Under the Petro Caribe Agreement, 86,000 barrels of oil per day has been shipped to the signatory states other than Cuba. Cuba gets a separate lion’s share of some 90,000 barrels a day.

With oil prices at US$139 per barrel, the initiative is a life line to governments that would otherwise be drowning. Up to two weeks ago, they paid for half of the oil imported from Venezuela in 90 days while the payment for the other half was converted to a 25 year loan at a low interest rate – 1 or 2 percent.

Professor Norman Girvan points out that Petro Caribe funding to the Caribbean now exceeds both EU and USAID funding by a wide margin. Petro Caribe credits to importing countries from June 2005 to December 2007 amounted to $1.17 billion and are expected to reach $4.5 billion by 2010.

Only remittances from their Diaspora now exceed Petro Caribe funding to the signatory states. In 2007, Latin America and the Caribbean countries received $66.5 billion in remittances from the US, Europe and Japan – more than they received from Foreign Direct Investment and Official Development Assistance combined.

Chavez announced two weeks ago that once the price for a barrel of oil exceeds $100 (which it has for some time now), only 40 percent will require immediate payment and 60 percent will be converted to the 25 year loan. But, while the arrangement eases the strain on the foreign exchange earnings of Caribbean countries, it also increases their debt significantly to Venezuela.

Their capacity to repay that debt in the troubling economic circumstances in which they now find themselves is very doubtful.

Their terms of trade internationally have worsened as many of them have lost preferential access to the European Union (EU) market for their traditional exports, bananas and sugar.

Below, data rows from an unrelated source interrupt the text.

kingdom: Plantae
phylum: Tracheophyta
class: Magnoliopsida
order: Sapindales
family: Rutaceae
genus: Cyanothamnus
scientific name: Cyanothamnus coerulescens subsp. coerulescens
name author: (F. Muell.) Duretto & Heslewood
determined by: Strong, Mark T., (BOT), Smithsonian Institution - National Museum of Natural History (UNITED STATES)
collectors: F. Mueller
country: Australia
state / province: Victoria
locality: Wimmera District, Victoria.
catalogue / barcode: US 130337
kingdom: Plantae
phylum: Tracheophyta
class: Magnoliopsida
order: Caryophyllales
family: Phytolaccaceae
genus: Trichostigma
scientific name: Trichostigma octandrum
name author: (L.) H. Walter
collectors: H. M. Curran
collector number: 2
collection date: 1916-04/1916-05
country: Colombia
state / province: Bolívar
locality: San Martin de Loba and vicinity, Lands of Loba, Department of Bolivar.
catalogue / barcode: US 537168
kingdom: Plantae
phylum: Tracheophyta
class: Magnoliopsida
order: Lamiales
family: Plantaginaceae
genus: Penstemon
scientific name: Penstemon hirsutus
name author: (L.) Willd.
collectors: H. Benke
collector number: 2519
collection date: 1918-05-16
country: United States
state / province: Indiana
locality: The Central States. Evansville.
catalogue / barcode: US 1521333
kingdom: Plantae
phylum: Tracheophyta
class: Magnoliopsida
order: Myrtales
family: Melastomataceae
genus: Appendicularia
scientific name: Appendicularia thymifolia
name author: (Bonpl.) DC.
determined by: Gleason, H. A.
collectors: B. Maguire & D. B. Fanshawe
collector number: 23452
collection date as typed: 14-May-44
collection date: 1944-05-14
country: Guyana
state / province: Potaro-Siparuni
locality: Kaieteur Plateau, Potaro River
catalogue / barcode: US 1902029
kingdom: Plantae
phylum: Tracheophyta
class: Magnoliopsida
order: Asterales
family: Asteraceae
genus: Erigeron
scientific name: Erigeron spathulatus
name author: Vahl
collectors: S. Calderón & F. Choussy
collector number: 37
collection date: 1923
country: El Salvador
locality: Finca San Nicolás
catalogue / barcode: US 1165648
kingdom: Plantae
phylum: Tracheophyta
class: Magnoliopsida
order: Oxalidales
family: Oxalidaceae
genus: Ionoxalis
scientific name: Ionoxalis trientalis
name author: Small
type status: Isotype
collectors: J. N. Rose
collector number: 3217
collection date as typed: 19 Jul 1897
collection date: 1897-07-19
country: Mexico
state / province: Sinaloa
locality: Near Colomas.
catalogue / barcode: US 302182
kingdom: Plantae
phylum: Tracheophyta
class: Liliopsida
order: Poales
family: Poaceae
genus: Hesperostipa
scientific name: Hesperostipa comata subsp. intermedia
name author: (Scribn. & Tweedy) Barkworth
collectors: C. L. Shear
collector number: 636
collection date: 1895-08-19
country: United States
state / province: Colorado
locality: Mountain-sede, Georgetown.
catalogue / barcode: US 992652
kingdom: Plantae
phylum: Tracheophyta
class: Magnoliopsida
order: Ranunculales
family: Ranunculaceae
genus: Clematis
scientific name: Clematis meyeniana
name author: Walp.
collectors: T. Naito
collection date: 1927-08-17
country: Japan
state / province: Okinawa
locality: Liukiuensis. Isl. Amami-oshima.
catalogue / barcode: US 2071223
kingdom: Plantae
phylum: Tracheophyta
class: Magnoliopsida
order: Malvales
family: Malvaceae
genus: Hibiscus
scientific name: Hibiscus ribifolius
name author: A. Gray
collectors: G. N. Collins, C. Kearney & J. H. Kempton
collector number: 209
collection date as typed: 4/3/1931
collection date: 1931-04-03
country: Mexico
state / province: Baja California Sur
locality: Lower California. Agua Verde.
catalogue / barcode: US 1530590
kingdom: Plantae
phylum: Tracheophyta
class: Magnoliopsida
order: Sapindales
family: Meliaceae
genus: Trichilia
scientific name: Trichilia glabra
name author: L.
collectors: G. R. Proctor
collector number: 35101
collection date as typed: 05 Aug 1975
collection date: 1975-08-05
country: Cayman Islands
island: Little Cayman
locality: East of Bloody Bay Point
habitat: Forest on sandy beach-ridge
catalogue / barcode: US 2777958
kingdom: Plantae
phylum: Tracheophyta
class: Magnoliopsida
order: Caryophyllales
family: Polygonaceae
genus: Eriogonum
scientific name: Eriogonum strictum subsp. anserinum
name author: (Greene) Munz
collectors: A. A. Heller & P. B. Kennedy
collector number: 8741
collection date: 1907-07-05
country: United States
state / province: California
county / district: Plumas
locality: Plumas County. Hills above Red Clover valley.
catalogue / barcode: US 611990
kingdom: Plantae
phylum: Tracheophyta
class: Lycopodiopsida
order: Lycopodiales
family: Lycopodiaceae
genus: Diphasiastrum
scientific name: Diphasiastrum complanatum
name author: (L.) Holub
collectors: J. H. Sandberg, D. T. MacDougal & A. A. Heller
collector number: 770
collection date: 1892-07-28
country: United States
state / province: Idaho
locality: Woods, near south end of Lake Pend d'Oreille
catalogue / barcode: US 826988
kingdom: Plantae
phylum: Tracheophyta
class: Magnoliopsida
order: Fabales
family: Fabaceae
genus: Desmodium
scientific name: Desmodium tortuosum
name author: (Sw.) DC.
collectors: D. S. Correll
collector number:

The recent Economic Partnership Agreement (EPA) which the Caribbean countries (except Cuba) have signed with the EU will also deprive them of revenues from tariffs on EU imports that they are required to forego.


So, the Petro Caribe agreement, in so far as it provides Caribbean countries with the opportunity to defer payments for at least half of the oil they are consuming, is vital to the foreign exchange position, if not survival, of governments.

At the same time, it is increasing their debt. And, 14 Caribbean countries were already among the 30 most indebted nations per capita in the world, before Petro Caribe.

An indication of the difficulty these countries face in finding money to service debt and meet funding obligations, other than the provision of goods and services in their local communities is the fact that none of them has so far contributed to a Petro Caribe Fund for social development projects that Chavez initiated.

The deal was that Venezuela would start off the fund with $50 million, and all the Petro Caribe countries would contribute. Two weeks ago, the Jamaican Prime Minister, Bruce Golding, announced that his government would shortly contribute $5 million, having had 12 projects considered for financing by the Fund. There has been no indication from any other government that they will – or could – make any contribution.

In the meantime, conditions for Chavez within Venezuela are not advantageous. Constitutional reform proposals, that he tried to push through last December to give himself greater powers, failed. On November 23, Venezuela will hold regional and municipal elections to elect state governors in 22 of its 23 federal states, 219 members of regional parliaments, 332 mayors, 2 city mayors, and 13 city councillors. Keen Venezuelan observers say these elections will be the most decisive since Chávez came to power in 1999.

If these elections result in a further weakening of Chavez’s presidency, Caribbean and Central American countries that are now lining up to drink at the font of his unique oil policies would be well advised to start looking for alternatives to the Venezuelan dependency that now exists.

But the global community, too, particularly the United States, Canada and the EU should be worrying about the capacity of Central American and Caribbean countries to cope if the Chavez life belt is cut. They too should be devising means to help these vulnerable countries, or the consequences will arrive at their doorstep in refugees, illegal immigration, increased drug trafficking and the need for significant financial intervention to stabilise economies severely injured by the battering of high oil prices.